§ PROBLEM DESCRIPTION: Return the listing verbatim, images left out.

==========

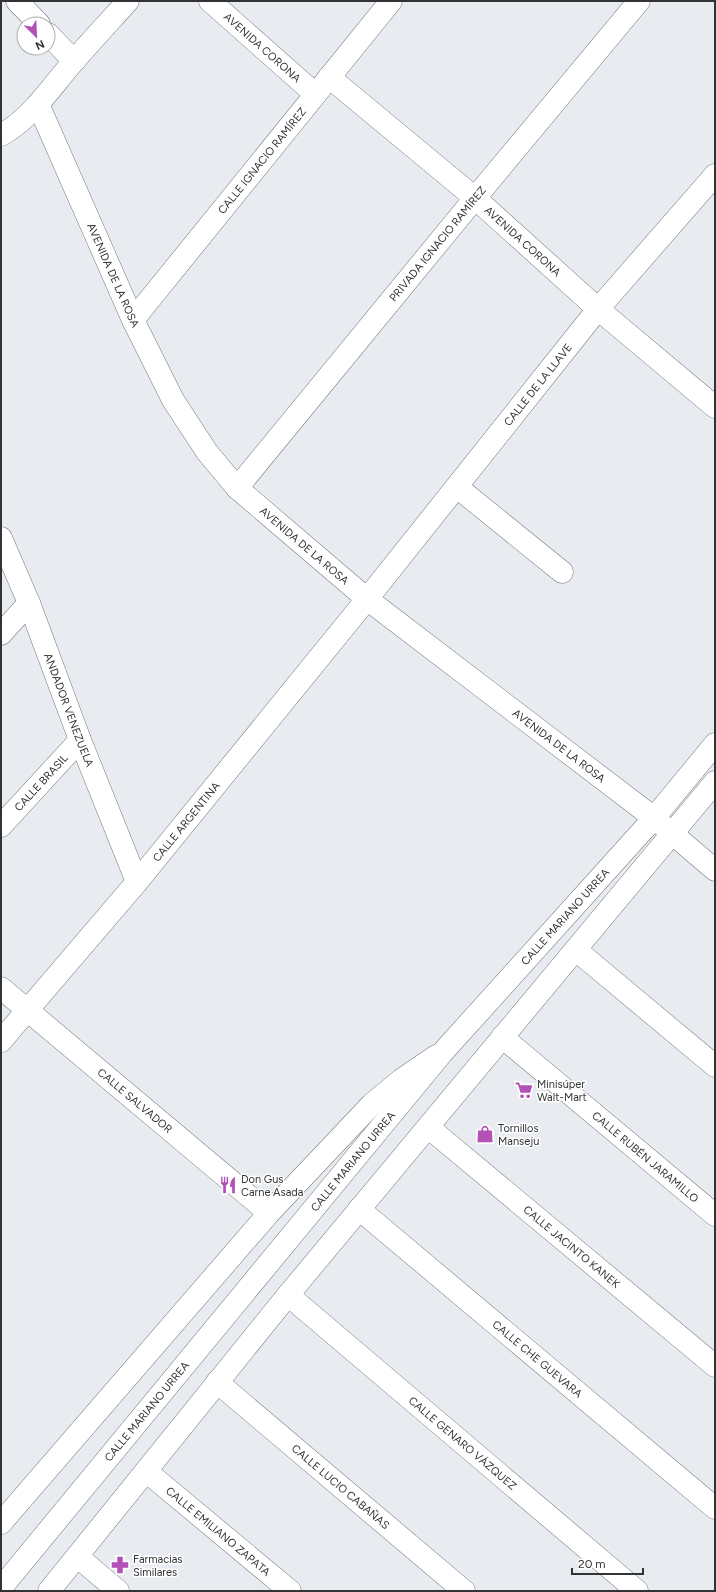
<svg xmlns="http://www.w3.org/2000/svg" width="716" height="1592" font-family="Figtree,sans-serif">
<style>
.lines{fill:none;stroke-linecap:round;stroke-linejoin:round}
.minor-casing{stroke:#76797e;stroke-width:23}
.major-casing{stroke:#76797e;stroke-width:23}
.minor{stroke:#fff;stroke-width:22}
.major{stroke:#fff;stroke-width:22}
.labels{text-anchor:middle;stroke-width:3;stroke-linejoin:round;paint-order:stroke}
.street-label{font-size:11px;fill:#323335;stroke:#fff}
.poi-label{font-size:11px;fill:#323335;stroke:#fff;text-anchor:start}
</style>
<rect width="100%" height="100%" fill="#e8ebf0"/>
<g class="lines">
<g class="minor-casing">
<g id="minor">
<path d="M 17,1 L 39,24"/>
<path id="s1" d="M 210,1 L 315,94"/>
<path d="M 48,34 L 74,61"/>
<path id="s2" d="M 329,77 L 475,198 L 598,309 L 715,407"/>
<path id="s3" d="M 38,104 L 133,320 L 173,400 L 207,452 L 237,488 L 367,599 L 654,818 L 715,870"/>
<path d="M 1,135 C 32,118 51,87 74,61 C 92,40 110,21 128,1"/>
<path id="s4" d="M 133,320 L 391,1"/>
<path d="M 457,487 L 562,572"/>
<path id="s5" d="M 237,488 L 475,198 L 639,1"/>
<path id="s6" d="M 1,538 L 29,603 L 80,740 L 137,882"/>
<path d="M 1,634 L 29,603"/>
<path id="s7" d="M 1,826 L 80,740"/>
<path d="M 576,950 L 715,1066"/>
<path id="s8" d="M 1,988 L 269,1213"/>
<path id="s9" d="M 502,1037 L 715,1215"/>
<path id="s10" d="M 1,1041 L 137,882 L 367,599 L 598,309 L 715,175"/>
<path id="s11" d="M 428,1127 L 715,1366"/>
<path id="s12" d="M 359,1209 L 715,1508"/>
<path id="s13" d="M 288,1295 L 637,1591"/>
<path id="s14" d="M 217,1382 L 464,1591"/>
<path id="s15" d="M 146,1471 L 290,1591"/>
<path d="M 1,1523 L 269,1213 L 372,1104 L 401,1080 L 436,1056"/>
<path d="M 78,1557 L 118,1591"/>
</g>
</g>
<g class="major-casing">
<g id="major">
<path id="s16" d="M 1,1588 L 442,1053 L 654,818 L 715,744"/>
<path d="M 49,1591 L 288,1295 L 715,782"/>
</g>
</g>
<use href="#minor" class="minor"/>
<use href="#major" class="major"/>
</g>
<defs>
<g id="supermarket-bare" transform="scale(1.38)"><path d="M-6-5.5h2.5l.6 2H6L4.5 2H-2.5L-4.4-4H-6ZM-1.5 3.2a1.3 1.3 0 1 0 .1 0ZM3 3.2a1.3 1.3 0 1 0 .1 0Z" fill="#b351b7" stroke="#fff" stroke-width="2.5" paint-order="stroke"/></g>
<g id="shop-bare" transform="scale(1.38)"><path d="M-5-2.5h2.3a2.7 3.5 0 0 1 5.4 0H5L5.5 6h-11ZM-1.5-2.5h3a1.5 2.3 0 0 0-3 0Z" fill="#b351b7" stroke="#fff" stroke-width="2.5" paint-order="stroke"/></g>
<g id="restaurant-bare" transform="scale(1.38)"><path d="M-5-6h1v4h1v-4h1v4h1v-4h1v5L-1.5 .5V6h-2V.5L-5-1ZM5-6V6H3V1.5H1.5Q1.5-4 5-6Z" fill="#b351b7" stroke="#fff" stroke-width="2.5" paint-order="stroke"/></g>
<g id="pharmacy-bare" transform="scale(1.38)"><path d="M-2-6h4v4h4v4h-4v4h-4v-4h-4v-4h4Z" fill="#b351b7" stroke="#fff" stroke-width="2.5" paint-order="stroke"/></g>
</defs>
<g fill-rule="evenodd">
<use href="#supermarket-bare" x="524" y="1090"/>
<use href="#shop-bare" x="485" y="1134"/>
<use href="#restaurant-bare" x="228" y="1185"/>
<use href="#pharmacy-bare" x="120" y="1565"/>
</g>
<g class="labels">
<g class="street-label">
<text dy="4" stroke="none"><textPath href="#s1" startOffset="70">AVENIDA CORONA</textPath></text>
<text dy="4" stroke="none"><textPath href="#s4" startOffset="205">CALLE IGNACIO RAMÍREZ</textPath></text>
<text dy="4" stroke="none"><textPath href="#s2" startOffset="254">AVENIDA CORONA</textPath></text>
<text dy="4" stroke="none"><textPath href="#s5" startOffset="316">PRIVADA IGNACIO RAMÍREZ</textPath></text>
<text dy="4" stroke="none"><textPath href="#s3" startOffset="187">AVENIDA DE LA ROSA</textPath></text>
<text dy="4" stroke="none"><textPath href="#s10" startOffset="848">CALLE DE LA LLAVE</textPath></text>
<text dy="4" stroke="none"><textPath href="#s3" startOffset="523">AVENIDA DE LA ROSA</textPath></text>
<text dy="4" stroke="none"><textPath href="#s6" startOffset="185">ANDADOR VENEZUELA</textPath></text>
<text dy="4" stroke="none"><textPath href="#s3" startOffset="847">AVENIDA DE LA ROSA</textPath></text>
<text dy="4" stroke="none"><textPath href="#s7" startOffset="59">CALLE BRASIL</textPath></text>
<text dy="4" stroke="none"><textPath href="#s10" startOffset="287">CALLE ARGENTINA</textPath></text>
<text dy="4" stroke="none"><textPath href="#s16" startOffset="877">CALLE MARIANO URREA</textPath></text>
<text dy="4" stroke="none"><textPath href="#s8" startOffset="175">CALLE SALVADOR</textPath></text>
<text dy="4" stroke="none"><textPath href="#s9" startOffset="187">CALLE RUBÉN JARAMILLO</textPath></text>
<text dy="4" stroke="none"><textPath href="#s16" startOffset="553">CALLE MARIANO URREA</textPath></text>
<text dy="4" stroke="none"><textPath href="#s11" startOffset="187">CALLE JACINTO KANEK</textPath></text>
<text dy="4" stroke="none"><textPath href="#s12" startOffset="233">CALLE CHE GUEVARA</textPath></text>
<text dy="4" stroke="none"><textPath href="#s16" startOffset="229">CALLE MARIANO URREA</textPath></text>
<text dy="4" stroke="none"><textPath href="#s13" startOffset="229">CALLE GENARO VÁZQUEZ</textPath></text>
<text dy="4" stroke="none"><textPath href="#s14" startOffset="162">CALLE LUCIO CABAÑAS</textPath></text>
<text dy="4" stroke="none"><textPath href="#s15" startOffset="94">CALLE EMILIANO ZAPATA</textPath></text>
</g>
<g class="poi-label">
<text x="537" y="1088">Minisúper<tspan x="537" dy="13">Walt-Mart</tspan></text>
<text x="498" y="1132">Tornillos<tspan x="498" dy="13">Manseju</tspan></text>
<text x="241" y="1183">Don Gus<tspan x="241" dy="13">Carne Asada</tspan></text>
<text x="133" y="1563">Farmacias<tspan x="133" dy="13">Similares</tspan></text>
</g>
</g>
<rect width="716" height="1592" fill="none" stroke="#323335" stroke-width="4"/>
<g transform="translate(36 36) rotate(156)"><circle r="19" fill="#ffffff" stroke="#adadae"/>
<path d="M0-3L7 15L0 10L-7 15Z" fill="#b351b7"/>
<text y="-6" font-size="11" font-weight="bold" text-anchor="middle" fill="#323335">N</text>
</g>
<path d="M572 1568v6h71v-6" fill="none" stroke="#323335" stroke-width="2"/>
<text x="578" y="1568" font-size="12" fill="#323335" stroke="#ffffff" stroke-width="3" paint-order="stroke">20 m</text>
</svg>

==========

§ SOLUTION FOR THIS TASK:
<svg xmlns="http://www.w3.org/2000/svg" width="716" height="1592" font-family="Figtree,sans-serif">
<style>
.lines{fill:none;stroke-linecap:round;stroke-linejoin:round}
.minor-casing{stroke:#76797e;stroke-width:23}
.major-casing{stroke:#76797e;stroke-width:23}
.minor{stroke:#fff;stroke-width:22}
.major{stroke:#fff;stroke-width:22}
.labels{text-anchor:middle;stroke-width:3;stroke-linejoin:round;paint-order:stroke}
.street-label{font-size:11px;fill:#323335;stroke:#fff}
.poi-label{font-size:11px;fill:#323335;stroke:#fff;text-anchor:start}
</style>
<rect width="100%" height="100%" fill="#e8ebf0"/>
<g class="lines">
<g class="minor-casing">
<g id="minor">
<path d="M 17,1 L 39,24"/>
<path id="s1" d="M 210,1 L 315,94"/>
<path d="M 48,34 L 74,61"/>
<path id="s2" d="M 329,77 L 475,198 L 598,309 L 715,407"/>
<path id="s3" d="M 38,104 L 133,320 L 173,400 L 207,452 L 237,488 L 367,599 L 654,818 L 715,870"/>
<path d="M 1,135 C 32,118 51,87 74,61 C 92,40 110,21 128,1"/>
<path id="s4" d="M 133,320 L 391,1"/>
<path d="M 457,487 L 562,572"/>
<path id="s5" d="M 237,488 L 475,198 L 639,1"/>
<path id="s6" d="M 1,538 L 29,603 L 80,740 L 137,882"/>
<path d="M 1,634 L 29,603"/>
<path id="s7" d="M 1,826 L 80,740"/>
<path d="M 576,950 L 715,1066"/>
<path id="s8" d="M 1,988 L 269,1213"/>
<path id="s9" d="M 502,1037 L 715,1215"/>
<path id="s10" d="M 1,1041 L 137,882 L 367,599 L 598,309 L 715,175"/>
<path id="s11" d="M 428,1127 L 715,1366"/>
<path id="s12" d="M 359,1209 L 715,1508"/>
<path id="s13" d="M 288,1295 L 637,1591"/>
<path id="s14" d="M 217,1382 L 464,1591"/>
<path id="s15" d="M 146,1471 L 290,1591"/>
<path d="M 1,1523 L 269,1213 L 372,1104 L 401,1080 L 436,1056"/>
<path d="M 78,1557 L 118,1591"/>
</g>
</g>
<g class="major-casing">
<g id="major">
<path id="s16" d="M 1,1588 L 442,1053 L 654,818 L 715,744"/>
<path d="M 49,1591 L 288,1295 L 715,782"/>
</g>
</g>
<use href="#minor" class="minor"/>
<use href="#major" class="major"/>
</g>
<defs>
<g id="supermarket-bare" transform="scale(1.38)"><path d="M-6-5.5h2.5l.6 2H6L4.5 2H-2.5L-4.4-4H-6ZM-1.5 3.2a1.3 1.3 0 1 0 .1 0ZM3 3.2a1.3 1.3 0 1 0 .1 0Z" fill="#b351b7" stroke="#fff" stroke-width="2.5" paint-order="stroke"/></g>
<g id="shop-bare" transform="scale(1.38)"><path d="M-5-2.5h2.3a2.7 3.5 0 0 1 5.4 0H5L5.5 6h-11ZM-1.5-2.5h3a1.5 2.3 0 0 0-3 0Z" fill="#b351b7" stroke="#fff" stroke-width="2.5" paint-order="stroke"/></g>
<g id="restaurant-bare" transform="scale(1.38)"><path d="M-5-6h1v4h1v-4h1v4h1v-4h1v5L-1.5 .5V6h-2V.5L-5-1ZM5-6V6H3V1.5H1.5Q1.5-4 5-6Z" fill="#b351b7" stroke="#fff" stroke-width="2.5" paint-order="stroke"/></g>
<g id="pharmacy-bare" transform="scale(1.38)"><path d="M-2-6h4v4h4v4h-4v4h-4v-4h-4v-4h4Z" fill="#b351b7" stroke="#fff" stroke-width="2.5" paint-order="stroke"/></g>
</defs>
<g fill-rule="evenodd">
<use href="#supermarket-bare" x="524" y="1090"/>
<use href="#shop-bare" x="485" y="1134"/>
<use href="#restaurant-bare" x="228" y="1185"/>
<use href="#pharmacy-bare" x="120" y="1565"/>
</g>
<g class="labels">
<g class="street-label">
<text dy="4" stroke="none"><textPath href="#s1" startOffset="70">AVENIDA CORONA</textPath></text>
<text dy="4" stroke="none"><textPath href="#s4" startOffset="205">CALLE IGNACIO RAMÍREZ</textPath></text>
<text dy="4" stroke="none"><textPath href="#s2" startOffset="254">AVENIDA CORONA</textPath></text>
<text dy="4" stroke="none"><textPath href="#s5" startOffset="316">PRIVADA IGNACIO RAMÍREZ</textPath></text>
<text dy="4" stroke="none"><textPath href="#s3" startOffset="187">AVENIDA DE LA ROSA</textPath></text>
<text dy="4" stroke="none"><textPath href="#s10" startOffset="848">CALLE DE LA LLAVE</textPath></text>
<text dy="4" stroke="none"><textPath href="#s3" startOffset="523">AVENIDA DE LA ROSA</textPath></text>
<text dy="4" stroke="none"><textPath href="#s6" startOffset="185">ANDADOR VENEZUELA</textPath></text>
<text dy="4" stroke="none"><textPath href="#s3" startOffset="847">AVENIDA DE LA ROSA</textPath></text>
<text dy="4" stroke="none"><textPath href="#s7" startOffset="59">CALLE BRASIL</textPath></text>
<text dy="4" stroke="none"><textPath href="#s10" startOffset="287">CALLE ARGENTINA</textPath></text>
<text dy="4" stroke="none"><textPath href="#s16" startOffset="877">CALLE MARIANO URREA</textPath></text>
<text dy="4" stroke="none"><textPath href="#s8" startOffset="175">CALLE SALVADOR</textPath></text>
<text dy="4" stroke="none"><textPath href="#s9" startOffset="187">CALLE RUBÉN JARAMILLO</textPath></text>
<text dy="4" stroke="none"><textPath href="#s16" startOffset="553">CALLE MARIANO URREA</textPath></text>
<text dy="4" stroke="none"><textPath href="#s11" startOffset="187">CALLE JACINTO KANEK</textPath></text>
<text dy="4" stroke="none"><textPath href="#s12" startOffset="233">CALLE CHE GUEVARA</textPath></text>
<text dy="4" stroke="none"><textPath href="#s16" startOffset="229">CALLE MARIANO URREA</textPath></text>
<text dy="4" stroke="none"><textPath href="#s13" startOffset="229">CALLE GENARO VÁZQUEZ</textPath></text>
<text dy="4" stroke="none"><textPath href="#s14" startOffset="162">CALLE LUCIO CABAÑAS</textPath></text>
<text dy="4" stroke="none"><textPath href="#s15" startOffset="94">CALLE EMILIANO ZAPATA</textPath></text>
</g>
<g class="poi-label">
<text x="537" y="1088">Minisúper<tspan x="537" dy="13">Walt-Mart</tspan></text>
<text x="498" y="1132">Tornillos<tspan x="498" dy="13">Manseju</tspan></text>
<text x="241" y="1183">Don Gus<tspan x="241" dy="13">Carne Asada</tspan></text>
<text x="133" y="1563">Farmacias<tspan x="133" dy="13">Similares</tspan></text>
</g>
</g>
<rect width="716" height="1592" fill="none" stroke="#323335" stroke-width="4"/>
<g transform="translate(36 36) rotate(156)"><circle r="19" fill="#ffffff" stroke="#adadae"/>
<path d="M0-3L7 15L0 10L-7 15Z" fill="#b351b7"/>
<text y="-6" font-size="11" font-weight="bold" text-anchor="middle" fill="#323335">N</text>
</g>
<path d="M572 1568v6h71v-6" fill="none" stroke="#323335" stroke-width="2"/>
<text x="578" y="1568" font-size="12" fill="#323335" stroke="#ffffff" stroke-width="3" paint-order="stroke">20 m</text>
</svg>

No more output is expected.